(Structured diff data)
........

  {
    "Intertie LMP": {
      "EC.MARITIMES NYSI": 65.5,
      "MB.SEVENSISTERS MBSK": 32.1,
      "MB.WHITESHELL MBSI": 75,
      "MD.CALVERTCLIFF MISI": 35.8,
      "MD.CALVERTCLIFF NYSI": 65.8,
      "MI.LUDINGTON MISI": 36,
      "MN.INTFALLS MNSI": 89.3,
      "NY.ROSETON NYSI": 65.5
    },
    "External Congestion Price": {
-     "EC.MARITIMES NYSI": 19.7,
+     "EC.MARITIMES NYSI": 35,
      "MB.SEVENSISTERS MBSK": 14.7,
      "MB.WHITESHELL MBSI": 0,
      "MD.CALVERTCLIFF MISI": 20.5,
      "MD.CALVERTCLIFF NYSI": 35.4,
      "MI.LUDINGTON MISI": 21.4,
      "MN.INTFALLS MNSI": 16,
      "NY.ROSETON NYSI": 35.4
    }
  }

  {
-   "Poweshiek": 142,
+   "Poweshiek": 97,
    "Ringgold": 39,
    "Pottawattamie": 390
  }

........

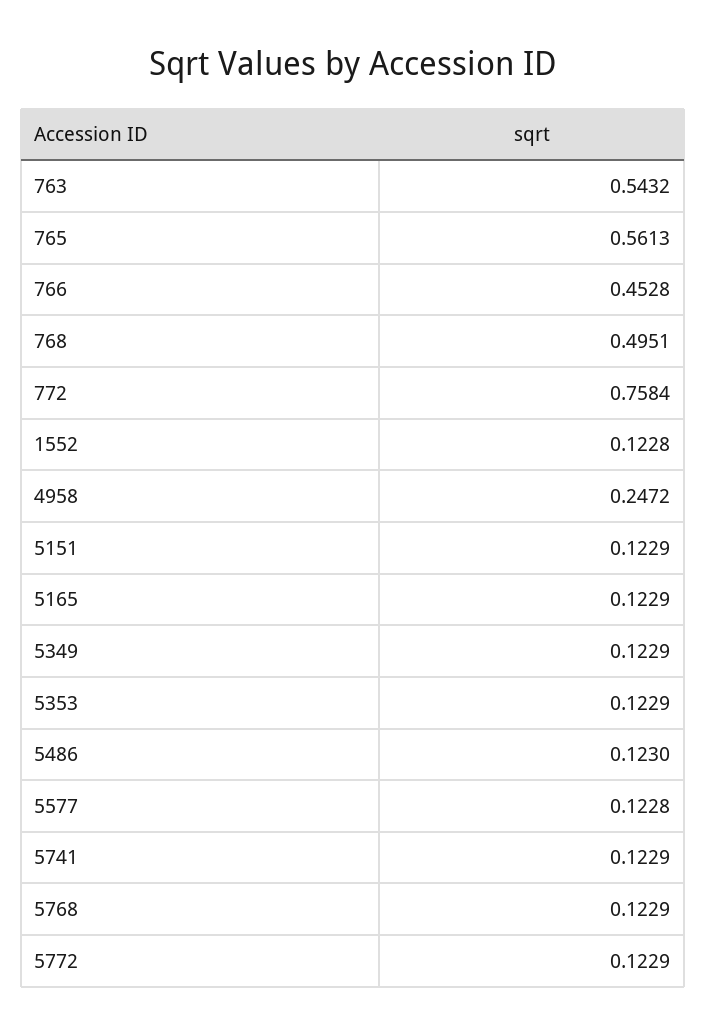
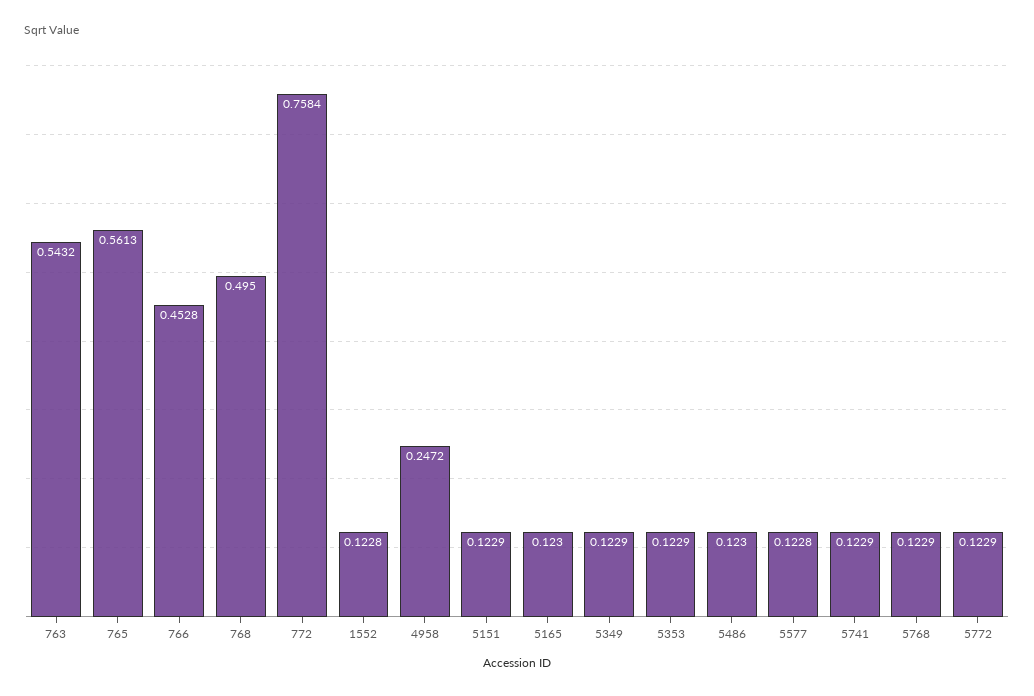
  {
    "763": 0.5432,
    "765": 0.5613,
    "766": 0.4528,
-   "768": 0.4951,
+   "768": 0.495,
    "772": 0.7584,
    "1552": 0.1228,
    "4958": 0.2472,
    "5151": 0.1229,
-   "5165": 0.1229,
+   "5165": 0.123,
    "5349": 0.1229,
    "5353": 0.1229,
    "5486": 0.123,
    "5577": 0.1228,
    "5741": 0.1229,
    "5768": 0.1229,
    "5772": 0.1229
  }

........

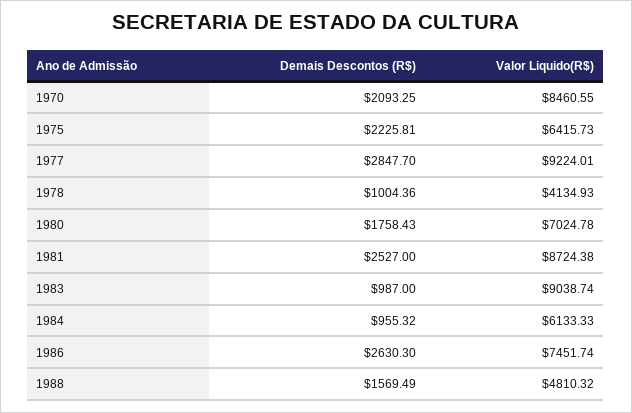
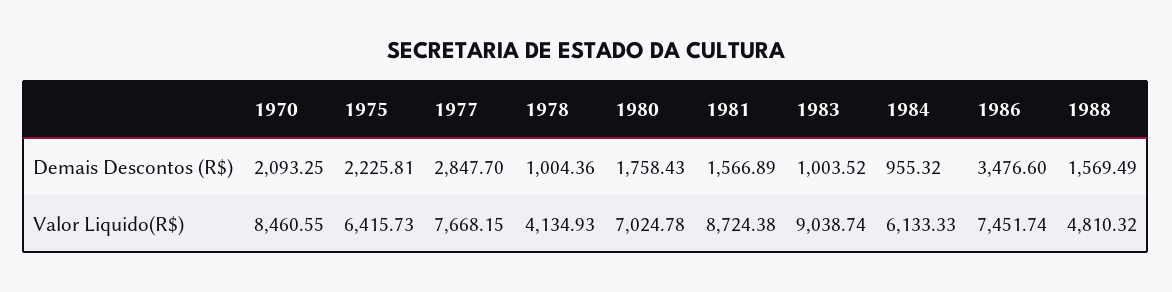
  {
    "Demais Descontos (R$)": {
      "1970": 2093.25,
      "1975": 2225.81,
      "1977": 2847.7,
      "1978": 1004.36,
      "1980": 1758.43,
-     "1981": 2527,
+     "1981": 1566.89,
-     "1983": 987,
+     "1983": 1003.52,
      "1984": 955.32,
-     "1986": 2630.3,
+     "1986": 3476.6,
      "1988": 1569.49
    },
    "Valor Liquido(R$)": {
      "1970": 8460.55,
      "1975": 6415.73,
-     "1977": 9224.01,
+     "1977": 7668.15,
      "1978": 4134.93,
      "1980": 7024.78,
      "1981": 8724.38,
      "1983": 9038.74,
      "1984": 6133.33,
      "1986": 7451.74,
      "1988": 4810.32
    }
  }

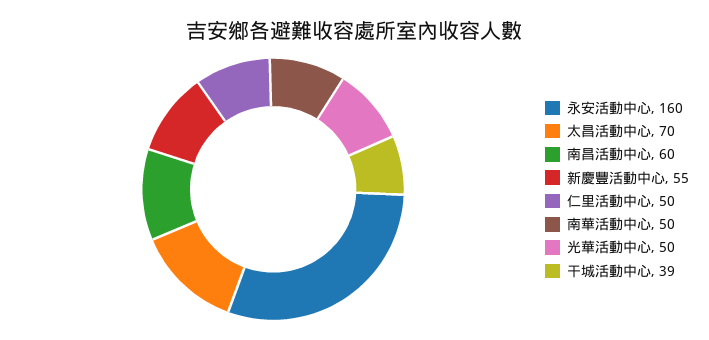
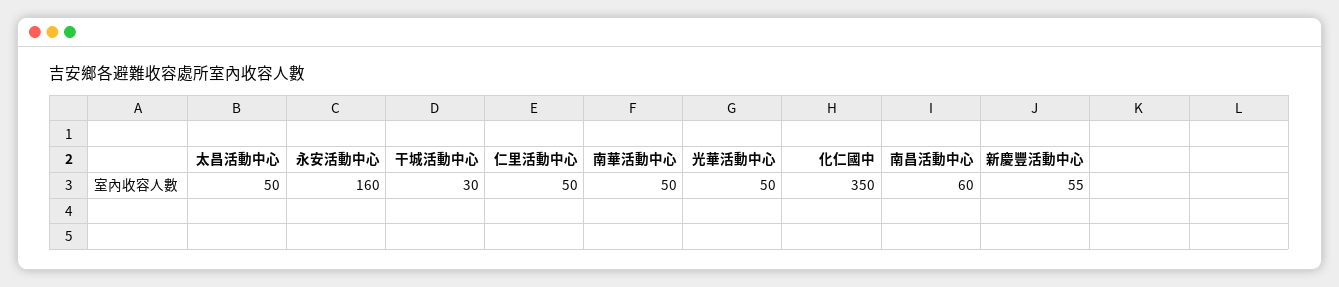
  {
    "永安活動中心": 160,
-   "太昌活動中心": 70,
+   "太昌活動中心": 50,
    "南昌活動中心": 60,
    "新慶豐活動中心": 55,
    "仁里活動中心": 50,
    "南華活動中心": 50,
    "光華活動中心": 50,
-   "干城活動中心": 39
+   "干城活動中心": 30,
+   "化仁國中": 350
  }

........

Work to complete
Every line above in which the word "NYSI" occurs is to be copied.

Answer to this task
      "EC.MARITIMES NYSI": 65.5,
      "MD.CALVERTCLIFF NYSI": 65.8,
      "NY.ROSETON NYSI": 65.5
-     "EC.MARITIMES NYSI": 19.7,
+     "EC.MARITIMES NYSI": 35,
      "MD.CALVERTCLIFF NYSI": 35.4,
      "NY.ROSETON NYSI": 35.4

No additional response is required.